Pay rates are traditionally set by Congress—the outgoing Democratic House set a minimum staff pay threshold of $45,000/year—but the OCWR regulation does not prohibit bargaining over pay, and the first negotiated contract, with Levin's office, set an average salary for junior staff of $76,000/year. Plus, a number of other working conditions other than pay could be addressed. That includes benefits like vacation and sick leave, funding levels for offices, and rules for dealing with situations like workplace harassment.
The first chance they get, Republicans are attempting to nullify the rights of the employees in their own workplace.
If all nine active offices unionize, that will comprise about 100 workers. But under the House GOP resolution, all of those unionized workplaces and pending elections would be wiped away. The question is whether or not that can be done through a rules package.
The CAA is statute; it holds that Congress cannot exempt itself from federal labor law. Now that the regulations governing the bargaining process are written and passed under House rules, critics of the GOP’s action say that Congress would have to pass a law repealing parts of the CAA and restoring the exemptions.
House members did not write those regulations; they only approved them. The OCWR promulgated the regulations, and only they, according to this argument, could alter them. The House cannot unauthorize the regulations or unwind the collective-bargaining agreements that have already been confirmed.
House Republicans obviously have a different opinion. But it’s unclear how far they’d go to enforce that. It is incredibly unlikely that any Republican office will have staff attempt to unionize, at least in the near term. If a Democratic office believes they remain unionized even after the rules vote, would Republicans go to court to disband it? And who would want to hear that case? This is more of a question of House procedure than labor law, making it destined for federal courts rather than the National Labor Relations Board. And it may be seen as a political question where judges don’t want to intervene.
For their part, the Congressional Workers Union, the umbrella group for organizing staff, has said that they are not viewing the imminent rules package vote as the end of the line. “We organized and unionized offices in the 117th Congress, and we’re going not to stop in the 118th Congress. When we fight, we win, and we’re ready to take on any anti-worker battles that may come our way,” CWU wrote in a tweet.
Interestingly, two incoming House Democrats, Reps. Chris Deluzio (D-PA) and Maxwell Frost (D-FL), signaled their endorsement in replies. Either of those offices could provide a test case if staffers choose to organize with their boss’s support.
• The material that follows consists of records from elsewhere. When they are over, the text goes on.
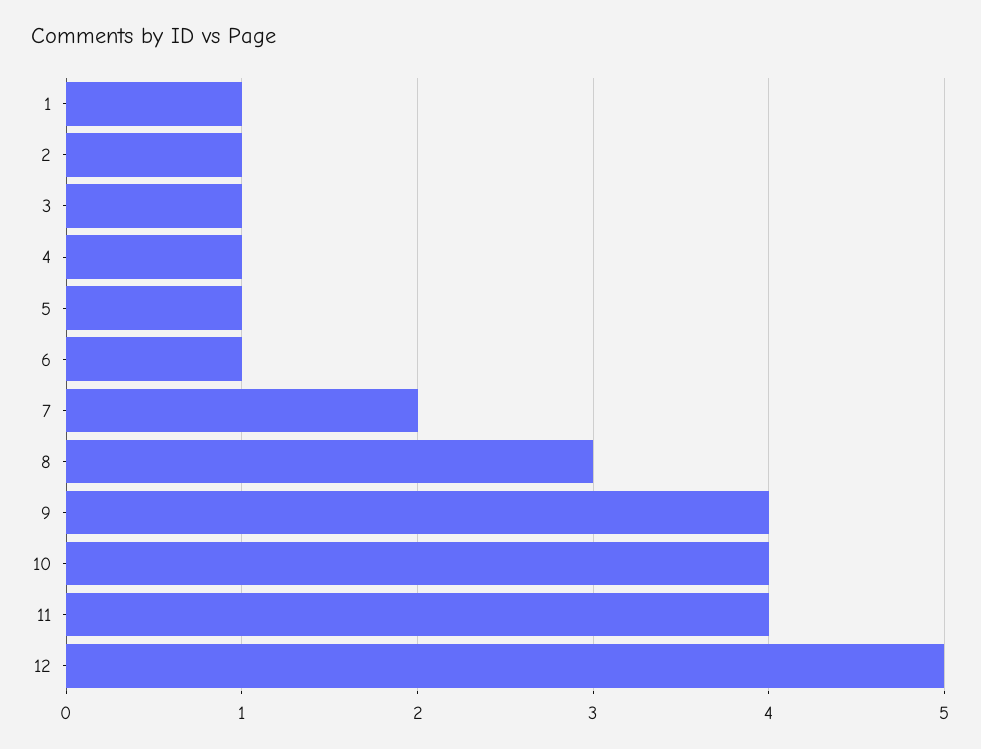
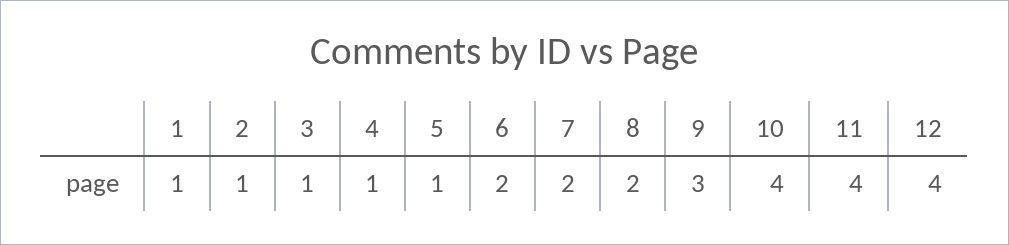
6: 1 -> 2
8: 3 -> 2
9: 4 -> 3
12: 5 -> 4

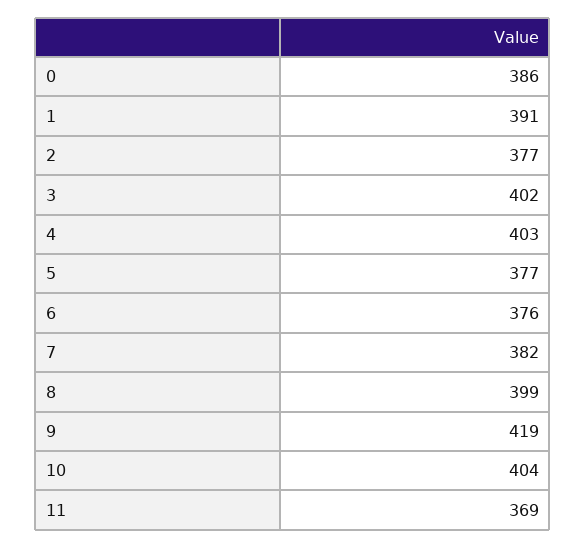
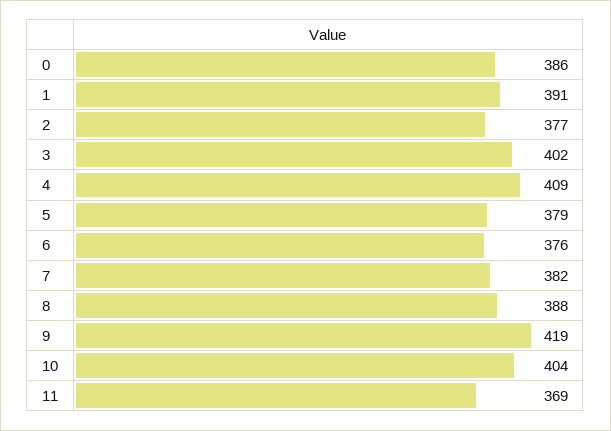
4: 403 -> 409
5: 377 -> 379
8: 399 -> 388

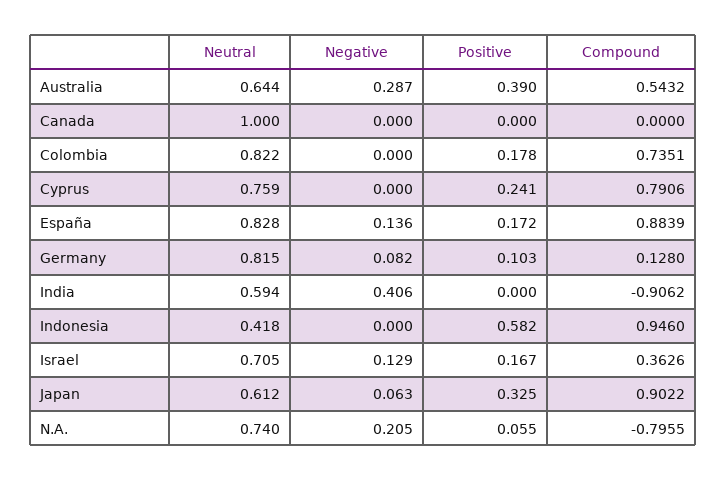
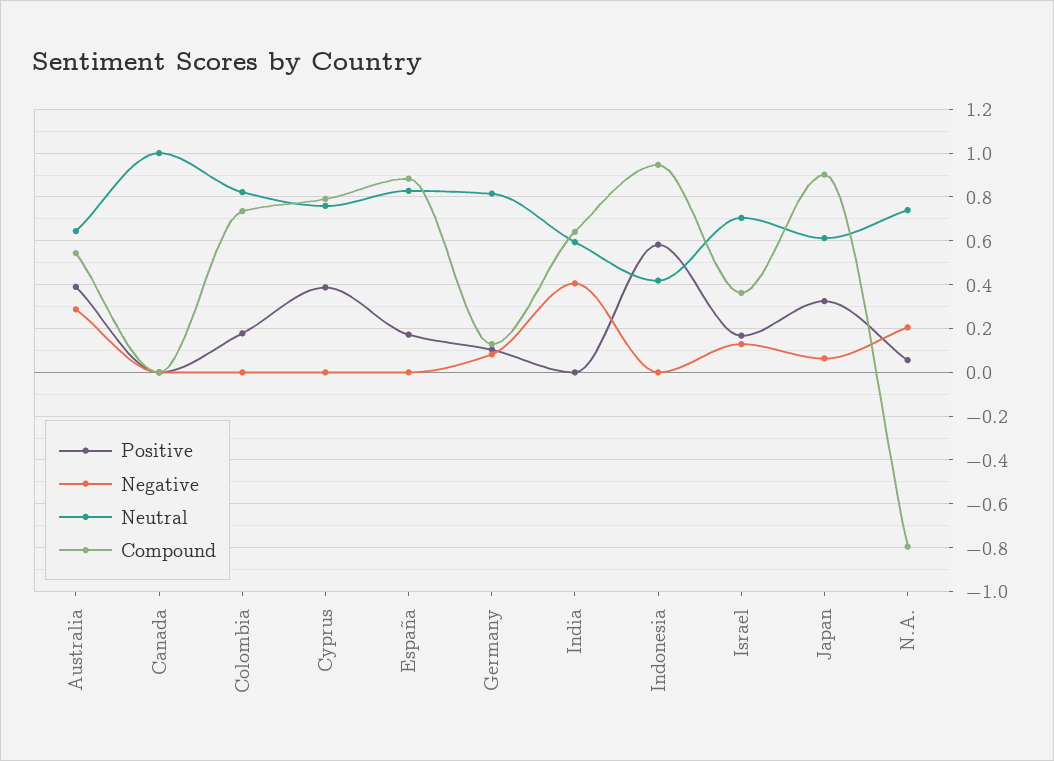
Positive, Cyprus: 0.241 -> 0.4
Negative, España: 0.136 -> 0
Compound, India: -0.9062 -> 0.65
UPDATE: In a statement to the Prospect, Congressional Workers Union member Taylor Doggett said the union was currently seeking advice from legal and legislative experts on whether the rules package could nullify staff unions. “As of now, we have no plans to stop our organizing drive and this has in fact invigorated workers to want to utilize their collective power even more and cement their seat at the table,” Doggett said.